Die MIT Northeim fordert, dass jetzt das Schlimmste verhindert werden müsse. Dazu sei der Kreis der Anspruchsberechtigten der Rente mit 63 streng zu begrenzen. „Wenn die SPD weiterhin auf die Anrechnung von Arbeitslosenzeiten pocht, müssen diese zumindest auf maximal fünf Jahre begrenzt werden. So war es vereinbart“, stellt Fiedler klar. Des Weiteren müsse das Gesetz so ausgestaltet werden, dass Arbeitnehmer nicht mit 61 gekündigt werden können, um dann noch mit zwei weiteren Jahren Arbeitslosengeldbezug die Beitragszeit von 45 Jahren zu erfüllen. „Ansonsten droht eine neue Welle der Frühverrentung“, betont Fiedler.

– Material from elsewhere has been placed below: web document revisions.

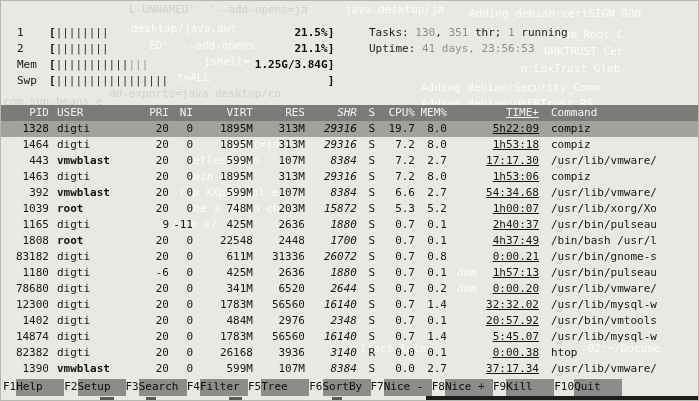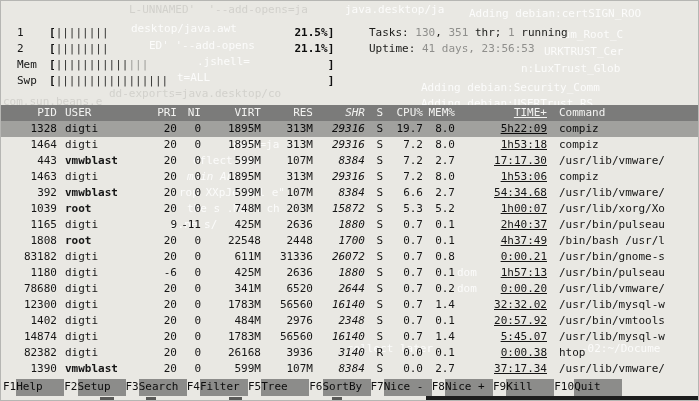--- a/index.html
+++ b/index.html
@@ -102,7 +102,7 @@
   </div>
 
   <div class="mrow">
-    <span class="mlabel">Mem</span><span class="mbracket">[</span><span class="mbar"><span><span class="mpipes">|||||||||||</span><span class="mpipes dim">|||</span></span></span><span class="mbracket">]</span>
+    <span class="mlabel">Mem</span><span class="mbracket">[</span><span class="mbar"><span><span class="mpipes">|||||||||||</span><span class="mpipes dim">|||</span></span><span class="mval">1.25G/3.84G</span></span><span class="mbracket">]</span>
   </div>
 
   <div class="mrow">

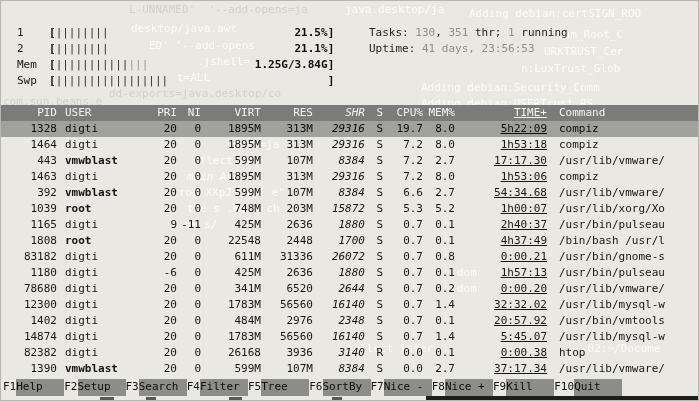--- a/index.html
+++ b/index.html
@@ -30,7 +30,7 @@
   .seg-bold{color:#000;font-weight:bold;}
   
   .ptable{position:absolute;top:104px;left:0;right:0;z-index:1;}
-  .prow{display:flex;height:16px;padding-left:8px;white-space:pre;background:transparent;align-items:flex-end;}
+  .prow{display:flex;height:16px;white-space:pre;background:transparent;align-items:flex-end;}
   .prow.thead{background:#7b7b7a;color:#f3f3f1;}
   .prow.selected{background:#a1a19e;color:#0c0c0c;}
   .c{overflow:hidden;}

Weiterhin kritisiert die MIT Northeim, dass die Finanzierung des Rentenpakets nicht langfristig gesichert sei. „Die Finanzierung der Rentenprojekte steht auf tönernen Füßen. Angesichts der wagen Finanzierungsgrundlage dürfte es mittel- bis langfristig zu Beitragserhöhungen, womöglich sogar zu Steuererhöhungen kommen. Dies wäre jedoch für die Arbeitnehmer und die Arbeitgeber in der Region Northeim ein herber Schlag“, sagt Fiedler.